A soli sedici anni, il giovane Torquato detto «il Tassino», per distinguerlo da Bernardo suo padre, già celebre poeta, individuò nella materia della I Crociata l’argomento migliore per il proprio esordio poetico. Nacque così un abbozzo di 116 ottave, Il Gierusalemme, opera di un autore carico di freschezza e giovinezza poetica. Lo stile serio ed eroico di queste prime ottave documentano le prime prove di quel registro poetico che Tasso frequenterà per più di trent’anni.
Ma, l’ambizione poetica del giovane autore, in sé, non bastò a sostenere le complesse questioni di stesura di un poema regolare, cioè rispettoso dei precetti indicati dalla Poetica di Aristotele. È per questo motivo che il giovanile progetto fu messo da parte, proprio in corrispondenza dell’arrivo dell’esercito crociato presso la città santa, quando cioè la macchina della narrazione doveva mettersi in moto. Proprio in questo senso bisogna interpretare i contemporanei impegni di scrittura del Rinaldo e dei Discorsi dell’arte poetica.

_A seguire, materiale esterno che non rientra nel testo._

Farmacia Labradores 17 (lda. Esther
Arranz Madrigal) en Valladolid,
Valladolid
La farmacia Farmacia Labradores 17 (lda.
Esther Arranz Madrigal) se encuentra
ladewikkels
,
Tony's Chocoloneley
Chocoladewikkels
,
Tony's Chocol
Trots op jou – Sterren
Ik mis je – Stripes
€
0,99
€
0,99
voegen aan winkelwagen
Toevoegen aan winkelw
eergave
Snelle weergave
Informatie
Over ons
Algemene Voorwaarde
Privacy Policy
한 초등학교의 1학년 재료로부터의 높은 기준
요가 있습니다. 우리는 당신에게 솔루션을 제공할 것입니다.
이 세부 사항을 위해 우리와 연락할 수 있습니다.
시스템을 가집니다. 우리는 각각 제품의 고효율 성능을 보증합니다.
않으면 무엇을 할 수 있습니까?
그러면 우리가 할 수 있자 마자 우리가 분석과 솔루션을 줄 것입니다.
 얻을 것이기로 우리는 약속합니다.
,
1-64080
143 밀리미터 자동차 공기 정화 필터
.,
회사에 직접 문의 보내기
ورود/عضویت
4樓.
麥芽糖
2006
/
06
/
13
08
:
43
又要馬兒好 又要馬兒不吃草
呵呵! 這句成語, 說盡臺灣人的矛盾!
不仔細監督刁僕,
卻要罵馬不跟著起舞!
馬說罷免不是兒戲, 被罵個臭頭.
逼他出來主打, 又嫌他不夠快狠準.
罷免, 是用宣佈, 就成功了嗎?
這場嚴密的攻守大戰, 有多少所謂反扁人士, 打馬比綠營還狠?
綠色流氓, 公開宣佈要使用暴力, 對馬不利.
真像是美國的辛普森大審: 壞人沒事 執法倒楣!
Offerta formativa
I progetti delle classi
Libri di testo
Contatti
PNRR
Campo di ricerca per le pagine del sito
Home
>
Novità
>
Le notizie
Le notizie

Se il romanzo cavalleresco del Rinaldo rappresentò per l’autore una sfida per provare il suo istinto creatore in episodi e scene rappresentanti «le donne, i cavalieri, le arme, gli amori, le cortesie, l’audaci imprese», i Discorsi rappresentarono invece il luogo in cui Tasso avrebbe dovuto fare scuola di precetti tecnici.
Essi svolgevano un primo approfondimento del patrimonio delle dottrine di Aristotele e in particolare della Poetica, l’opera ormai assunta da decenni come testo di riferimento per la definizione dei generi letterari. Tasso si impegnava qui in una ricerca capace di conciliare felicemente i precetti di marca aristotelica e i bisogni del pubblico moderno, profondamente influenzato dal gusto ariostesco, nella definizione di nuove norme per la composizione di un moderno poema eroico:
«…in quei Discorsi che m’uscirono da le mani essend’io giovinetto, non volli diminuire in alcuna parte la riputazione di quell’autore, ma cercar la verità, e trovar la dritta strada del poetare, da la quale molto hanno traviato i moderni poeti. E benché io non dovessi, per l’età mia giovanile, farmi guida degli altri, nondimeno, vedendo molte strade e calcate da molti, non sapeva quale eleggere; e mi fermai tra me stesso discorrendo in quel modo che fanno i viandanti ove sogliono dividersi le strade, quando non si avvengono a chi gli mostri la migliore. E scrissi i miei Discorsi per ammaestramento di me stesso, i quali sottoposi al giudicio altrui, come coloro che dimandano consiglio».
Con l’arrivo a Ferrara alla corte degli Estensi, Tasso riprese in mano il vecchio abbozzo del poema eroico con l’intento di rinnovarlo e portarlo a termine per soddisfare la sua vocazione di grande poeta e la sua mansione di celebratore della grandezza della famiglia signorile. Dal 1565 cominciò un’intensa attività di scrittura del Gottifredo, che vide il periodo più complesso e impegnativo nel 1575-1576, gli anni della revisione romana. Ma successivamente sopraggiunse la malattia, Tasso fu rinchiuso prima in carcere e poi nell’Ospedale di Sant’Anna. Non riuscì, nelle sue condizioni di egro infermo, ad impedire che la sua opera fosse pubblicata. Così, nel 1581 la Gerusalemme liberata vedeva la luce, nella sua veste integrale, a cura di Angelo Ingegneri. Ma già negli anni precedenti erano comparsi alcuni canti in edizioni pirata. Il successo fu immediato.